En première approche, un film de boxe. Au deuxième niveau, un film sur la fidélité fraternelle, l’amour envahissant des groupes familiaux, l’opposition entre belle-mère, demi-sœurs et bru. Au troisième étage, un film entre espoirs et réalité, entre rêves et désillusions, entre échec et réussite.

Finalement, c’est donc plus complexe qu’un simple film de boxe. Heureusement d’ailleurs : même si l’on sent bien que certains coups touchent bien là où ils doivent toucher, il faut bien dire qu’une des faiblesses de Fighter, c’est l’action. C’est très bien réalisé, filmé de près, efficace, et ça fait mal quand ça doit faire mal, mais voilà : on ne peut plus filmer la boxe comme s’il n’y avait pas eu Ali, de Michael Mann. L’entraînement, le réalisme, le travail des acteurs ne suffit plus, il faut aussi une vraie maestria du côté de la réalisation. La caméra est bien sur le ring au ras des boxeurs, mais elle devrait être dans le combat.

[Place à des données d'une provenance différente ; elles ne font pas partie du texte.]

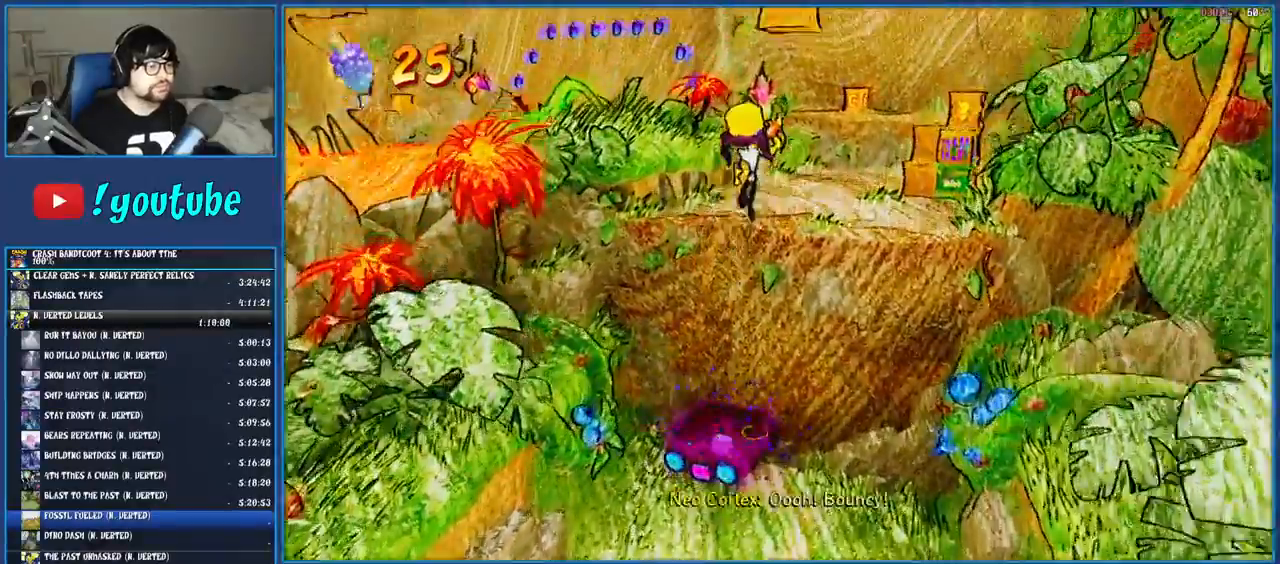
{"buttons": ["CROSS"], "left_stick": "up", "right_stick": "center", "events": [[433, "left_stick", "up"]]}
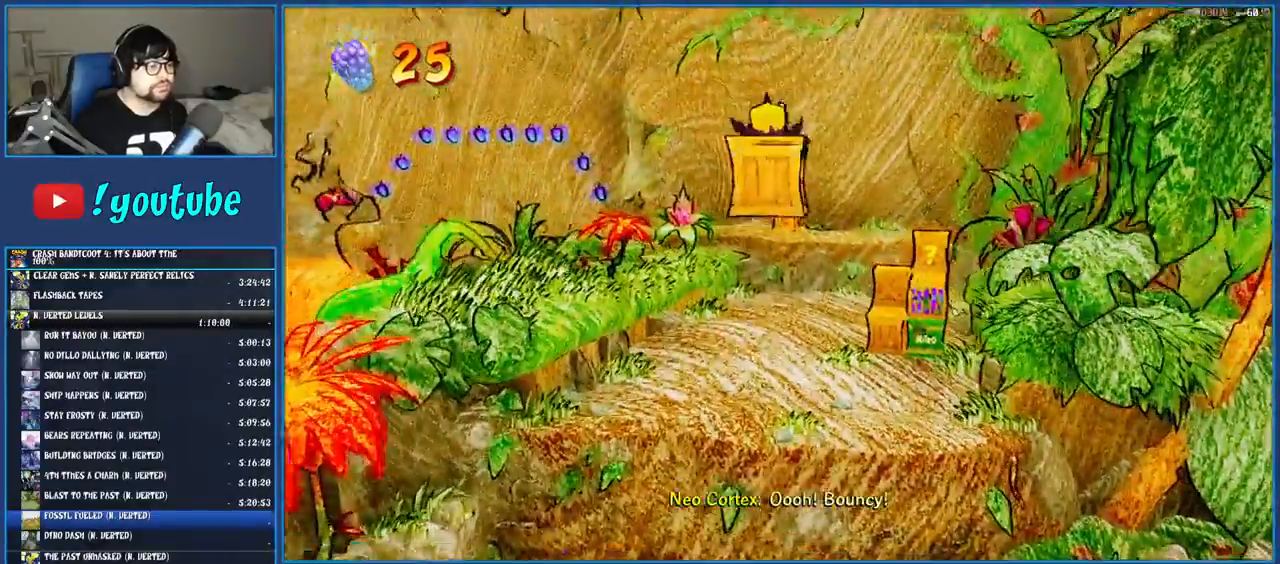
{"buttons": [], "left_stick": "center", "right_stick": "center", "events": [[183, "SQUARE", "down"], [350, "left_stick", "up-left"], [383, "SQUARE", "up"], [467, "CROSS", "up"], [500, "left_stick", "center"]]}
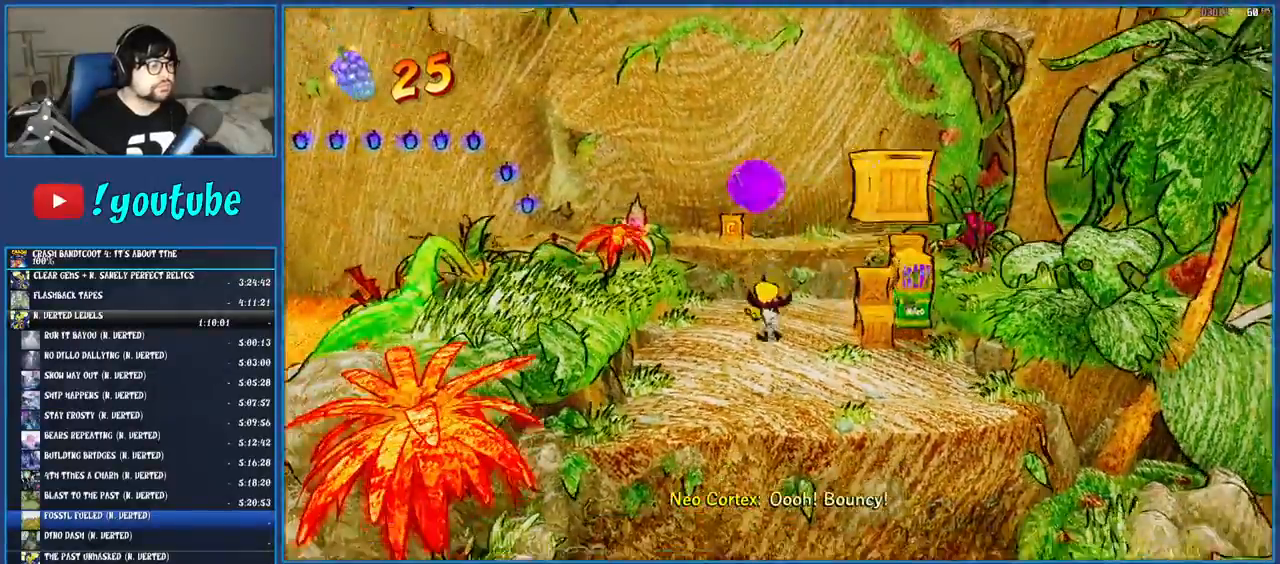
{"buttons": ["CROSS"], "left_stick": "up-left", "right_stick": "center", "events": [[267, "left_stick", "up-left"], [400, "CROSS", "down"]]}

Et comme la photo est assez ordinaire et le montage plutôt réussi mais dans le genre transparent, je me demande si David Russell ne serait pas plus un directeur d’acteurs qu’un vrai réalisateur. Parce que la grande performance, elle est là : les acteurs ont fait une petite razzia sur les prix, avec notamment des Oscars pour Bale et Leo et une nomination pour Adams (deux actrices du même film en concurrence, c’est pas courant), et vu comme les catégories acteurs étaient verrouillées cette année, ça en dit long sur le niveau de jeu. Melissa Leo tient un peu son rôle habituel, le même que dans Frozen river, la mère implacable et décidée, et ça ne la met pas trop en valeur selon moi. Amy Adams fait d’ailleurs plus que lui tenir tête, comme son personnage, c’est la bonne surprise du film. Mark Wahlberg est un vrai boxeur — il a d’ailleurs encore pris du muscle, ce qui n’était pas gagné étant donné son physique de marine —, dans le geste sur le ring bien sûr, mais dans les attitudes, le phrasé, l’intellect aussi…

Et Christian Bale… Ouahou. Christian Bale. Dix ans de plus que d’habitude (Wahlberg, lui, a plutôt rajeuni pour interpréter un jeunot de 31 ans), vingt kilos de moins, il n’a visiblement plus rien ingéré d’autre que du crack depuis des années. Shooté, déjanté, déconnecté. Glaçant aussi, par moments. Sublime.

Globalement, on a donc de très grandes performances d’acteurs, un vrai scénario prenant et intéressant avec plusieurs niveaux de lecture, et c’est du côté de la réalisation que l’on pèche un peu et étant plus efficace que génial. Ça reste un excellent moment de cinéma, et on prend quelques beaux crochets, c’est juste dommage qu’on n’ait pas eu Aronofsky derrière la caméra (il avait été pressenti pour tourner Fighter).